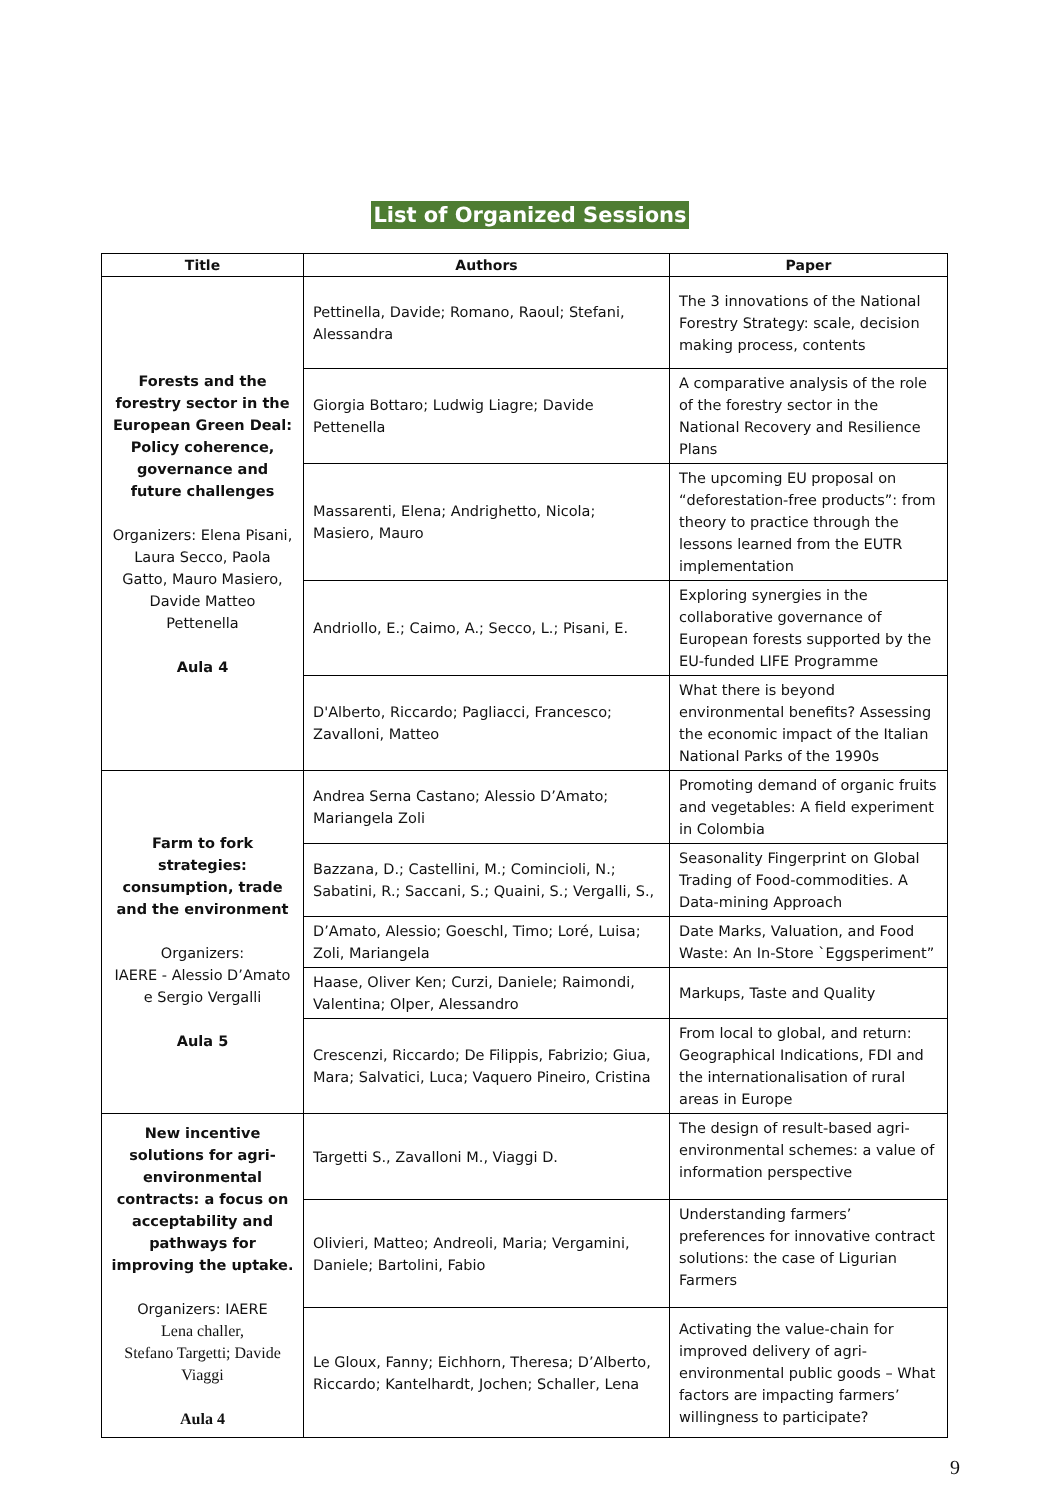List of Organized Sessions
| Title | Authors | Paper |
| --- | --- | --- |
| Forests and the forestry sector in the European Green Deal: Policy coherence, governance and future challenges Organizers: Elena Pisani, Laura Secco, Paola Gatto, Mauro Masiero, Davide Matteo Pettenella Aula 4 | Pettinella, Davide; Romano, Raoul; Stefani, Alessandra | The 3 innovations of the National Forestry Strategy: scale, decision making process, contents |
| | Giorgia Bottaro; Ludwig Liagre; Davide Pettenella | A comparative analysis of the role of the forestry sector in the National Recovery and Resilience Plans |
| | Massarenti, Elena; Andrighetto, Nicola; Masiero, Mauro | The upcoming EU proposal on “deforestation-free products”: from theory to practice through the lessons learned from the EUTR implementation |
| | Andriollo, E.; Caimo, A.; Secco, L.; Pisani, E. | Exploring synergies in the collaborative governance of European forests supported by the EU-funded LIFE Programme |
| | D'Alberto, Riccardo; Pagliacci, Francesco; Zavalloni, Matteo | What there is beyond environmental benefits? Assessing the economic impact of the Italian National Parks of the 1990s |
| Farm to fork strategies: consumption, trade and the environment Organizers: IAERE - Alessio D’Amato e Sergio Vergalli Aula 5 | Andrea Serna Castano; Alessio D’Amato; Mariangela Zoli | Promoting demand of organic fruits and vegetables: A field experiment in Colombia |
| | Bazzana, D.; Castellini, M.; Comincioli, N.; Sabatini, R.; Saccani, S.; Quaini, S.; Vergalli, S., | Seasonality Fingerprint on Global Trading of Food-commodities. A Data-mining Approach |
| | D’Amato, Alessio; Goeschl, Timo; Loré, Luisa; Zoli, Mariangela | Date Marks, Valuation, and Food Waste: An In-Store `Eggsperiment” |
| | Haase, Oliver Ken; Curzi, Daniele; Raimondi, Valentina; Olper, Alessandro | Markups, Taste and Quality |
| | Crescenzi, Riccardo; De Filippis, Fabrizio; Giua, Mara; Salvatici, Luca; Vaquero Pineiro, Cristina | From local to global, and return: Geographical Indications, FDI and the internationalisation of rural areas in Europe |
| New incentive solutions for agri-environmental contracts: a focus on acceptability and pathways for improving the uptake. Organizers: IAERE Lena challer, Stefano Targetti; Davide Viaggi Aula 4 | Targetti S., Zavalloni M., Viaggi D. | The design of result-based agri-environmental schemes: a value of information perspective |
| | Olivieri, Matteo; Andreoli, Maria; Vergamini, Daniele; Bartolini, Fabio | Understanding farmers’ preferences for innovative contract solutions: the case of Ligurian Farmers |
| | Le Gloux, Fanny; Eichhorn, Theresa; D’Alberto, Riccardo; Kantelhardt, Jochen; Schaller, Lena | Activating the value-chain for improved delivery of agri-environmental public goods – What factors are impacting farmers’ willingness to participate? |
9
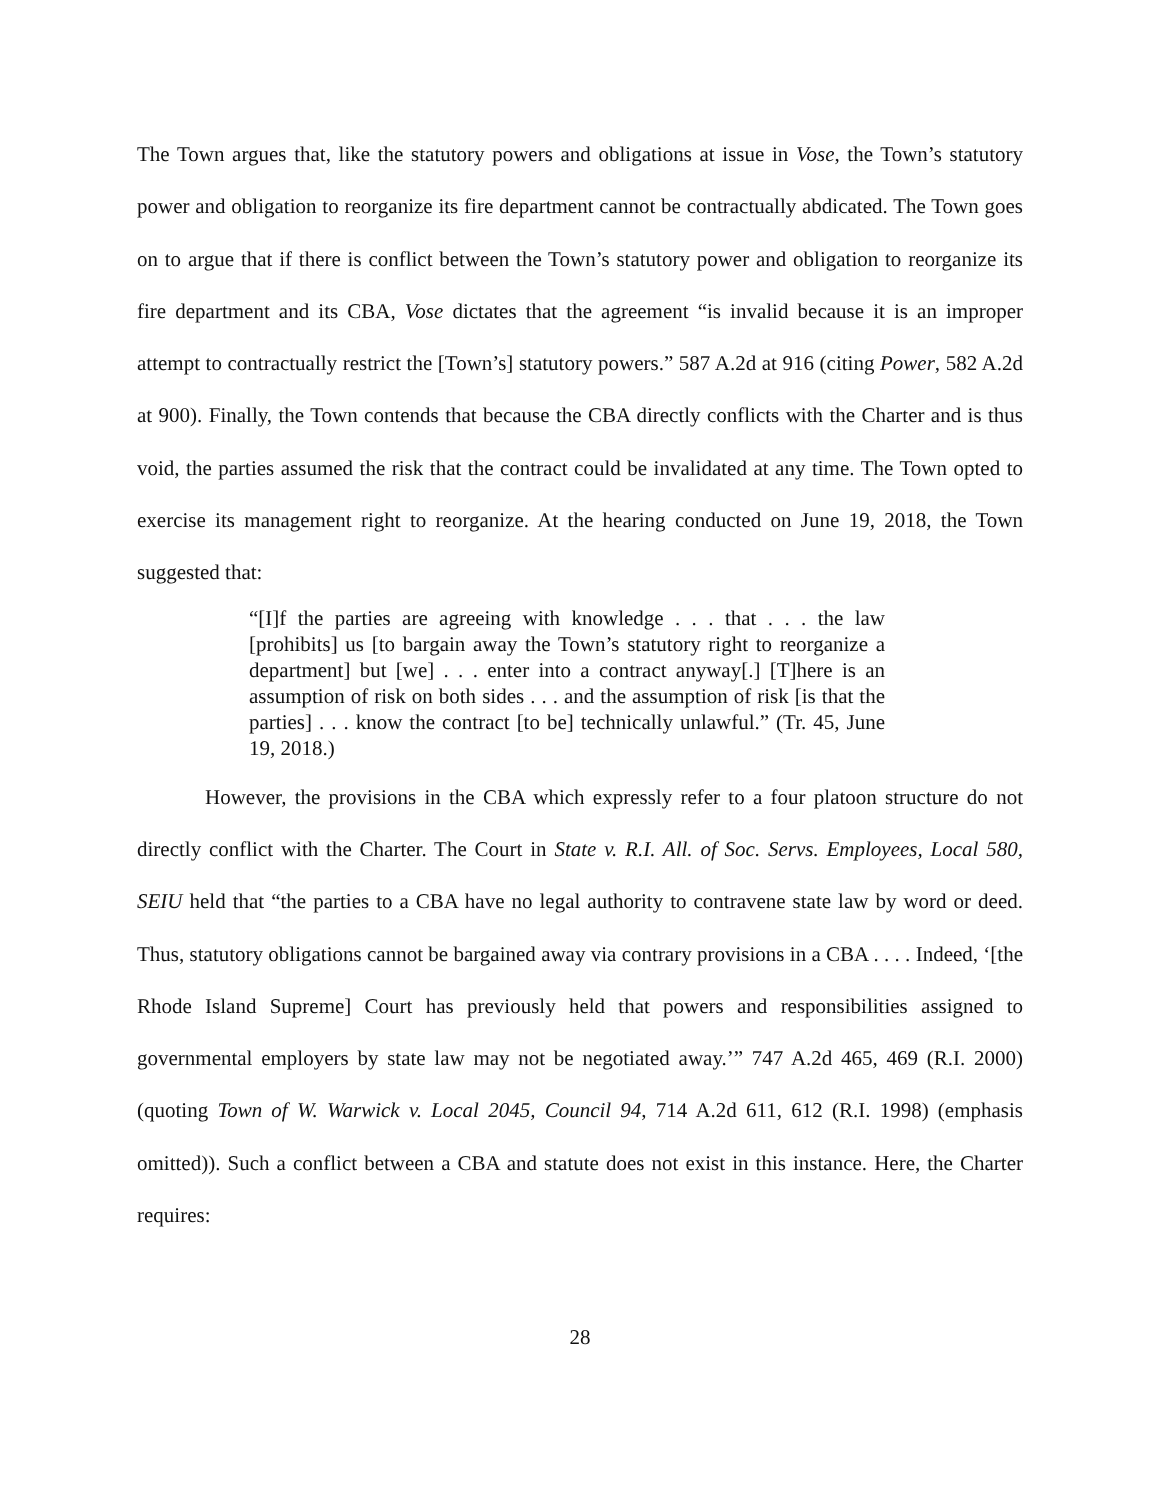The Town argues that, like the statutory powers and obligations at issue in Vose, the Town’s statutory power and obligation to reorganize its fire department cannot be contractually abdicated. The Town goes on to argue that if there is conflict between the Town’s statutory power and obligation to reorganize its fire department and its CBA, Vose dictates that the agreement “is invalid because it is an improper attempt to contractually restrict the [Town’s] statutory powers.” 587 A.2d at 916 (citing Power, 582 A.2d at 900). Finally, the Town contends that because the CBA directly conflicts with the Charter and is thus void, the parties assumed the risk that the contract could be invalidated at any time. The Town opted to exercise its management right to reorganize. At the hearing conducted on June 19, 2018, the Town suggested that:
“[I]f the parties are agreeing with knowledge . . . that . . . the law [prohibits] us [to bargain away the Town’s statutory right to reorganize a department] but [we] . . . enter into a contract anyway[.] [T]here is an assumption of risk on both sides . . . and the assumption of risk [is that the parties] . . . know the contract [to be] technically unlawful.” (Tr. 45, June 19, 2018.)
However, the provisions in the CBA which expressly refer to a four platoon structure do not directly conflict with the Charter. The Court in State v. R.I. All. of Soc. Servs. Employees, Local 580, SEIU held that “the parties to a CBA have no legal authority to contravene state law by word or deed. Thus, statutory obligations cannot be bargained away via contrary provisions in a CBA . . . . Indeed, ‘[the Rhode Island Supreme] Court has previously held that powers and responsibilities assigned to governmental employers by state law may not be negotiated away.’” 747 A.2d 465, 469 (R.I. 2000) (quoting Town of W. Warwick v. Local 2045, Council 94, 714 A.2d 611, 612 (R.I. 1998) (emphasis omitted)). Such a conflict between a CBA and statute does not exist in this instance. Here, the Charter requires:
28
:::
**What is being asked:** Word for word, retype all of the data above, but include no pictures.

**Solution:**
List of Organized Sessions
| Title | Authors | Paper |
| --- | --- | --- |
| Forests and the forestry sector in the European Green Deal: Policy coherence, governance and future challenges Organizers: Elena Pisani, Laura Secco, Paola Gatto, Mauro Masiero, Davide Matteo Pettenella Aula 4 | Pettinella, Davide; Romano, Raoul; Stefani, Alessandra | The 3 innovations of the National Forestry Strategy: scale, decision making process, contents |
| | Giorgia Bottaro; Ludwig Liagre; Davide Pettenella | A comparative analysis of the role of the forestry sector in the National Recovery and Resilience Plans |
| | Massarenti, Elena; Andrighetto, Nicola; Masiero, Mauro | The upcoming EU proposal on “deforestation-free products”: from theory to practice through the lessons learned from the EUTR implementation |
| | Andriollo, E.; Caimo, A.; Secco, L.; Pisani, E. | Exploring synergies in the collaborative governance of European forests supported by the EU-funded LIFE Programme |
| | D'Alberto, Riccardo; Pagliacci, Francesco; Zavalloni, Matteo | What there is beyond environmental benefits? Assessing the economic impact of the Italian National Parks of the 1990s |
| Farm to fork strategies: consumption, trade and the environment Organizers: IAERE - Alessio D’Amato e Sergio Vergalli Aula 5 | Andrea Serna Castano; Alessio D’Amato; Mariangela Zoli | Promoting demand of organic fruits and vegetables: A field experiment in Colombia |
| | Bazzana, D.; Castellini, M.; Comincioli, N.; Sabatini, R.; Saccani, S.; Quaini, S.; Vergalli, S., | Seasonality Fingerprint on Global Trading of Food-commodities. A Data-mining Approach |
| | D’Amato, Alessio; Goeschl, Timo; Loré, Luisa; Zoli, Mariangela | Date Marks, Valuation, and Food Waste: An In-Store `Eggsperiment” |
| | Haase, Oliver Ken; Curzi, Daniele; Raimondi, Valentina; Olper, Alessandro | Markups, Taste and Quality |
| | Crescenzi, Riccardo; De Filippis, Fabrizio; Giua, Mara; Salvatici, Luca; Vaquero Pineiro, Cristina | From local to global, and return: Geographical Indications, FDI and the internationalisation of rural areas in Europe |
| New incentive solutions for agri-environmental contracts: a focus on acceptability and pathways for improving the uptake. Organizers: IAERE Lena challer, Stefano Targetti; Davide Viaggi Aula 4 | Targetti S., Zavalloni M., Viaggi D. | The design of result-based agri-environmental schemes: a value of information perspective |
| | Olivieri, Matteo; Andreoli, Maria; Vergamini, Daniele; Bartolini, Fabio | Understanding farmers’ preferences for innovative contract solutions: the case of Ligurian Farmers |
| | Le Gloux, Fanny; Eichhorn, Theresa; D’Alberto, Riccardo; Kantelhardt, Jochen; Schaller, Lena | Activating the value-chain for improved delivery of agri-environmental public goods – What factors are impacting farmers’ willingness to participate? |
9
The Town argues that, like the statutory powers and obligations at issue in Vose, the Town’s statutory power and obligation to reorganize its fire department cannot be contractually abdicated. The Town goes on to argue that if there is conflict between the Town’s statutory power and obligation to reorganize its fire department and its CBA, Vose dictates that the agreement “is invalid because it is an improper attempt to contractually restrict the [Town’s] statutory powers.” 587 A.2d at 916 (citing Power, 582 A.2d at 900). Finally, the Town contends that because the CBA directly conflicts with the Charter and is thus void, the parties assumed the risk that the contract could be invalidated at any time. The Town opted to exercise its management right to reorganize. At the hearing conducted on June 19, 2018, the Town suggested that:
“[I]f the parties are agreeing with knowledge . . . that . . . the law [prohibits] us [to bargain away the Town’s statutory right to reorganize a department] but [we] . . . enter into a contract anyway[.] [T]here is an assumption of risk on both sides . . . and the assumption of risk [is that the parties] . . . know the contract [to be] technically unlawful.” (Tr. 45, June 19, 2018.)
However, the provisions in the CBA which expressly refer to a four platoon structure do not directly conflict with the Charter. The Court in State v. R.I. All. of Soc. Servs. Employees, Local 580, SEIU held that “the parties to a CBA have no legal authority to contravene state law by word or deed. Thus, statutory obligations cannot be bargained away via contrary provisions in a CBA . . . . Indeed, ‘[the Rhode Island Supreme] Court has previously held that powers and responsibilities assigned to governmental employers by state law may not be negotiated away.’” 747 A.2d 465, 469 (R.I. 2000) (quoting Town of W. Warwick v. Local 2045, Council 94, 714 A.2d 611, 612 (R.I. 1998) (emphasis omitted)). Such a conflict between a CBA and statute does not exist in this instance. Here, the Charter requires:
28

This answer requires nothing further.